Nova Iorque, 3 de outubro de 2024 - Com o coração e a mente na América, retorna-me inteira à lembrança a frase do escritor francês Albert Camus em seu Diário de viagem, na saída da França:
“América. Partida. Passou aquela ligeira angústia peculiar a qualquer partida...”
E, diante da exuberância de Nova Iorque, a angústia de Camus cede lugar à felicidade passageira:
"Os arranha-céus dourados giram e tornam a girar no azul acima de nossas cabeças.
É um bom momento.”
O que vivemos em uma viagem tem a ver com as emoções que acumulamos antes de realizá-la. A expectativa e a antecipação que nos espera, o sonhar acordado imaginando os lugares que queremos visitar, a preparação das malas e da mente para recebermos as informações novas, tudo isso vai moldando o que pode ser aquele mergulho em outra cultura.
De certa forma, uma certa angústia também preenche meus pensamentos com esta guerra atual que se agrava no Oriente Médio. É maior essa angústia quando assistimos às cenas de bombardeios nos jornais da Tv.
Ao iniciar esta jornada para visitar filhos e netos que moram aqui na América, senti o meu natural estado de felicidade ser, momentaneamente, pincelado pelos mesmos tons de cinza de Albert Camus ao pensar no que significa viver em um país em guerra.
Sei que conviver com outra cultura é sempre desafiador para quem se dispõe a um olhar sem barreiras. É preciso entender, mais do que o idioma, os hábitos dos nativos e as idiossincrasias de uma cultura diferente da nossa, à qual devemos nos adaptar por uma temporada. No caso de minha filha, que decidiu viver aqui, a adaptação exigiu sempre determinação ainda maior.
Durante todos esses anos em que visito a América, venho aprendendo a conviver com o trânsito, com os usuários dos cafés, dos restaurantes, dos teatros e até mesmo dos jogos de basquete e beisebol.
Convenci-me que a América é um país a ser decifrado.

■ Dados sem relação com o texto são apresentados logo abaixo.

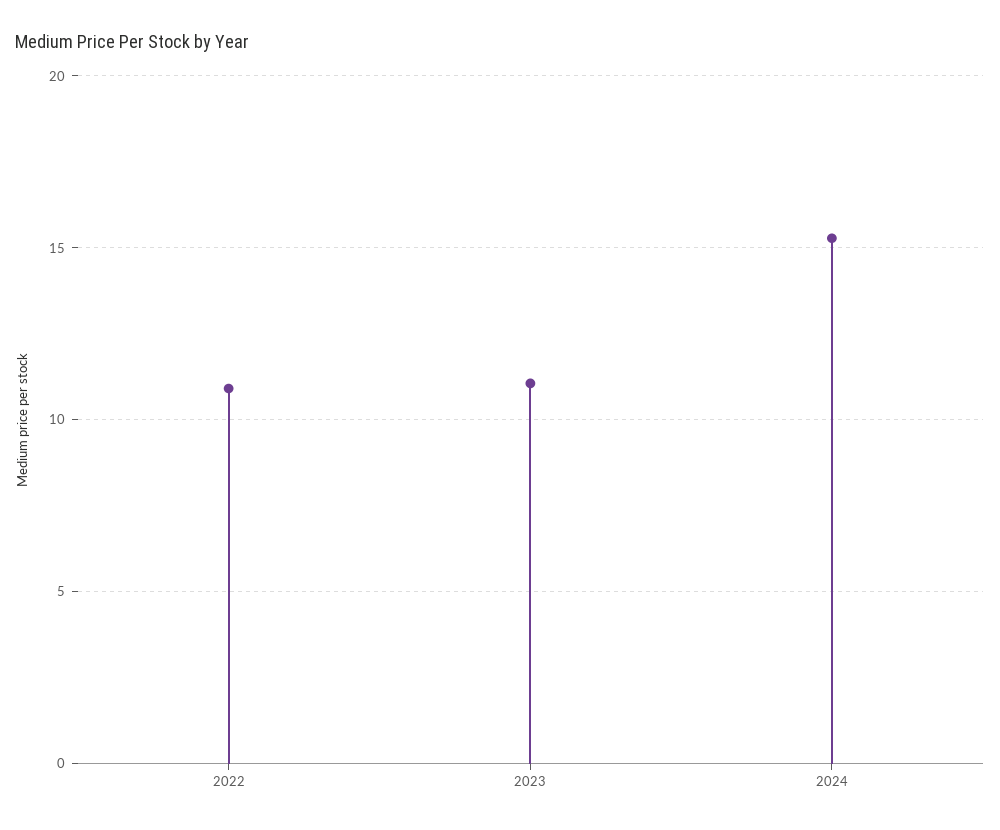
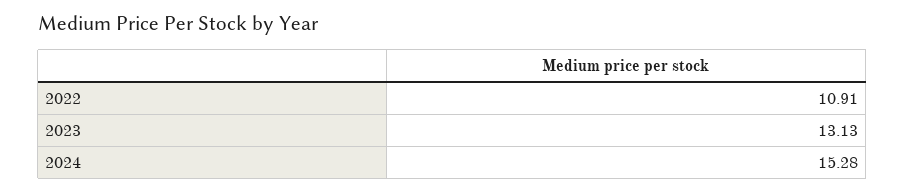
2023: 11 -> 13.13

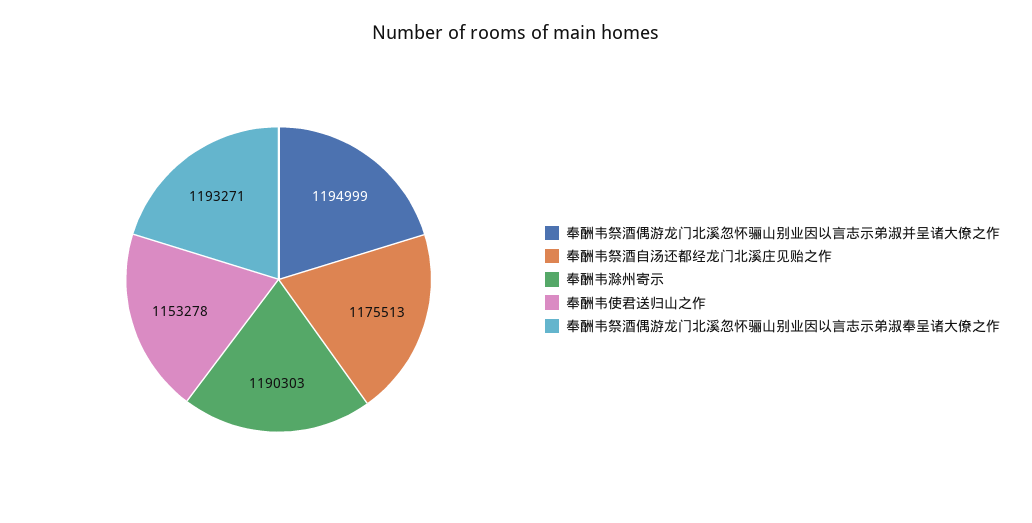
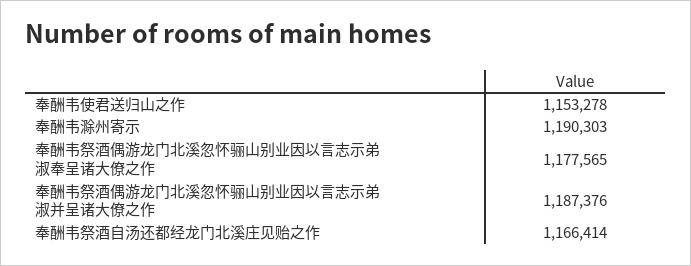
奉酬韦祭酒偶游龙门北溪忽怀骊山别业因以言志示弟淑并呈诸大僚之作: 1194999 -> 1187376
奉酬韦祭酒自汤还都经龙门北溪庄见贻之作: 1175513 -> 1166414
奉酬韦祭酒偶游龙门北溪忽怀骊山别业因以言志示弟淑奉呈诸大僚之作: 1193271 -> 1177565

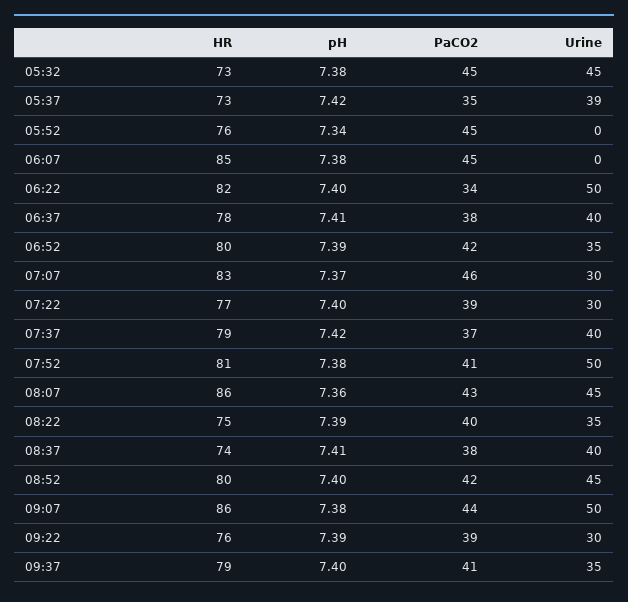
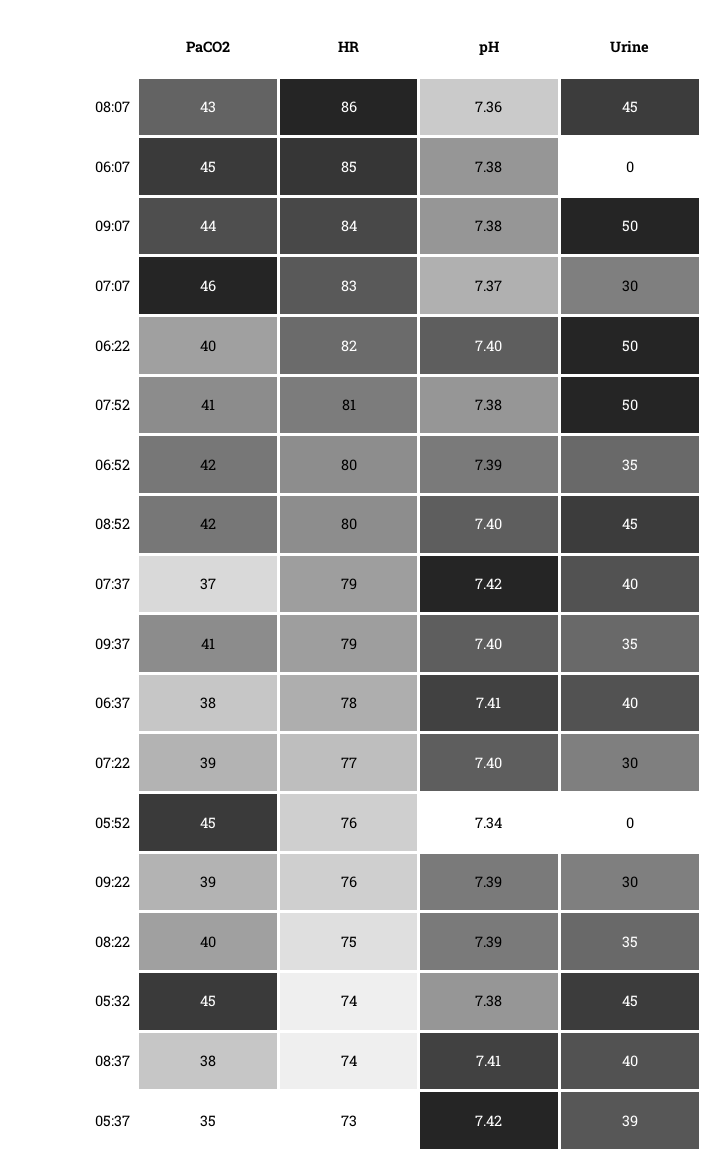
HR, 05:32: 73 -> 74
PaCO2, 06:22: 34 -> 40
HR, 09:07: 86 -> 84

Vários escritores tentaram fazer isso em suas obras e eu descobri com escritores americanos e imigrantes como desvendar esses mistérios. Nos livros encontramos a melhor fonte do que precisamos aprender a respeito de uma nova cultura, dos hábitos e das etiquetas deste país.
Na América constato que as pessoas mantêm um relacionamento respeitoso entre elas e encontraram a melhor forma de relacionamento com o Outro e com o espaço público, malgrado os pequenos desvios de conduta.
Albert Camus registra no seu “Diário de viagem” que nas ações beneficentes o americano contribui sempre com generosidade. E conclui: “sua hospitalidade e sua cordialidade são da mesma natureza de sua generosidade - imediata e simples. O que há de melhor neles.”
Essas qualidades me fazem admirar os americanos e me sentir confortável na América. Sempre me lembro que no orfanato em que fui criado e passei minha infância em Anápolis fomos alvos da generosidade americana que nos enviava roupas e alimentos. Essa é uma lembrança que me comove sempre e que não dói mais:
“Sonho a infância em Anápolis,
no abrigo, no orfanato,
à espera do almoço cheirando
a trigo da Aliança para o Progresso.”
- como registrei num poema do meu primeiro livro (Frágil armação). Hoje, aqui na terra de Melville e Whitman, estou à procura de ideias. Durante esta viagem vou buscar muito mais do que paisagens e monumentos, irei em busca de pessoas interessantes e virtuosas que me ajudem na descoberta.